• EXERCISE
Scan the records for the line containing "найвідповідальніший етап. Проводьте". From there through the last line, write out each line exactly.

MATERIAL SUPPLIED: Begin

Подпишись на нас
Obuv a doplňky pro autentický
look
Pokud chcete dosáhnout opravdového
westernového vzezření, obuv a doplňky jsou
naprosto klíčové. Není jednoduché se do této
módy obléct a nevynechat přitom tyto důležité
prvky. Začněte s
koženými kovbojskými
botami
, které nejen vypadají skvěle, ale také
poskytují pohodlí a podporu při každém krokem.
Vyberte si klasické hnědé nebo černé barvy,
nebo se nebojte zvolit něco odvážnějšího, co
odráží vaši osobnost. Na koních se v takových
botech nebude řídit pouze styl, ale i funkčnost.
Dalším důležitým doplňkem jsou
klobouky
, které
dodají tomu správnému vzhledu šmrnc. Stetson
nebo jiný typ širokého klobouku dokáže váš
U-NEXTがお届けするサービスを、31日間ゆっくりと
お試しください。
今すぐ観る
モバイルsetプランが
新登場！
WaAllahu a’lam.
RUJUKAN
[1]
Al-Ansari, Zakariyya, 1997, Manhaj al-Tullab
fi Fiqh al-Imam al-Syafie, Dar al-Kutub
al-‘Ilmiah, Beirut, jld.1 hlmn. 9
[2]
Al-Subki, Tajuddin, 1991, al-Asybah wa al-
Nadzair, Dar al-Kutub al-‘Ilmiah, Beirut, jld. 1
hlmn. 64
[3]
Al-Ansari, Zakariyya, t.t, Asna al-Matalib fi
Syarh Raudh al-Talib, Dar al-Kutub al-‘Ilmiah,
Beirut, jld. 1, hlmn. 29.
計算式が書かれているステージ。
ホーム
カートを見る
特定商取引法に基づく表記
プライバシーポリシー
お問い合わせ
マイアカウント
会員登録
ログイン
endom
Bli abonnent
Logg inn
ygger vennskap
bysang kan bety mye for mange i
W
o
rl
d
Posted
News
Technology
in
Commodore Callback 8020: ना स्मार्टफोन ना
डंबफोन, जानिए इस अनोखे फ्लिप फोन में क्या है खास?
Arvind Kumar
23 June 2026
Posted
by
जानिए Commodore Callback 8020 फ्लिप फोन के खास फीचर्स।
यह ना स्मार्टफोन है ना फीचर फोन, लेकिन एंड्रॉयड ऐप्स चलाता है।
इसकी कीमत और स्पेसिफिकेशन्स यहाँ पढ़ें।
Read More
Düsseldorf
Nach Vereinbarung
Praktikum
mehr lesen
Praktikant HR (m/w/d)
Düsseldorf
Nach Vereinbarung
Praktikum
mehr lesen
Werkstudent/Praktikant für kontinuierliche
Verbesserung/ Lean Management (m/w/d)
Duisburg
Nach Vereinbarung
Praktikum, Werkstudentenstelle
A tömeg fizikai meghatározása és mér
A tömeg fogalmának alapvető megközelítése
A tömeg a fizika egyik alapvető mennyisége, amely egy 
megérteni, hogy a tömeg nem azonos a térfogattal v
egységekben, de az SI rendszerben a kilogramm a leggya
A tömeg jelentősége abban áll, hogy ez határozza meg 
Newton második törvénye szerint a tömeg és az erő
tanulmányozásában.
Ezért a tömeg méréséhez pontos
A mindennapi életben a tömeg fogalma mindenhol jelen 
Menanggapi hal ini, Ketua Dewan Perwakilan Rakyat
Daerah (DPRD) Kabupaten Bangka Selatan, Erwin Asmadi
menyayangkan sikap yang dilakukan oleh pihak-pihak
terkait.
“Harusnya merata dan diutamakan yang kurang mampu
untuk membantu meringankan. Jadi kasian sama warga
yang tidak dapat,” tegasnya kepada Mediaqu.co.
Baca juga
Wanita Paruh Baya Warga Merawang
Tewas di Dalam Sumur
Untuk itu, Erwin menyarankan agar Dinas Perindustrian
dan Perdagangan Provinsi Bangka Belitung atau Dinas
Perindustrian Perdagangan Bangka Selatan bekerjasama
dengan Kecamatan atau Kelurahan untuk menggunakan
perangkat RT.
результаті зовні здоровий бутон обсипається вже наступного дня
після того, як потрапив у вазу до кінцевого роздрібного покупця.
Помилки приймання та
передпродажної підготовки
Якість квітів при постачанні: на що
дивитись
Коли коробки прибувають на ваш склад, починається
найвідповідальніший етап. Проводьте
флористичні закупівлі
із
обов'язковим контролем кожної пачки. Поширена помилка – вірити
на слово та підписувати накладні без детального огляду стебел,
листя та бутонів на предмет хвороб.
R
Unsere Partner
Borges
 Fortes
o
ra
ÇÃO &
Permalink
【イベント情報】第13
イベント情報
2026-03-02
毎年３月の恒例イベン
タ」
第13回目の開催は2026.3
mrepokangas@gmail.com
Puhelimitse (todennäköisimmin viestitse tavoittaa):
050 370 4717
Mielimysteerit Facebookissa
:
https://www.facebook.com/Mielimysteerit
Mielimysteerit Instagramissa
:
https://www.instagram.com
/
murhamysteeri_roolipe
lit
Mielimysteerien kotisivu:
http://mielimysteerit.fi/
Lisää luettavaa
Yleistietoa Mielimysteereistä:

MATERIAL SUPPLIED: End

• ANSWER SECTION
найвідповідальніший етап. Проводьте
флористичні закупівлі
із
обов'язковим контролем кожної пачки. Поширена помилка – вірити
на слово та підписувати накладні без детального огляду стебел,
листя та бутонів на предмет хвороб.
R
Unsere Partner
Borges
 Fortes
o
ra
ÇÃO &
Permalink
【イベント情報】第13
イベント情報
2026-03-02
毎年３月の恒例イベン
タ」
第13回目の開催は2026.3
mrepokangas@gmail.com
Puhelimitse (todennäköisimmin viestitse tavoittaa):
050 370 4717
Mielimysteerit Facebookissa
:
https://www.facebook.com/Mielimysteerit
Mielimysteerit Instagramissa
:
https://www.instagram.com
/
murhamysteeri_roolipe
lit
Mielimysteerien kotisivu:
http://mielimysteerit.fi/
Lisää luettavaa
Yleistietoa Mielimysteereistä:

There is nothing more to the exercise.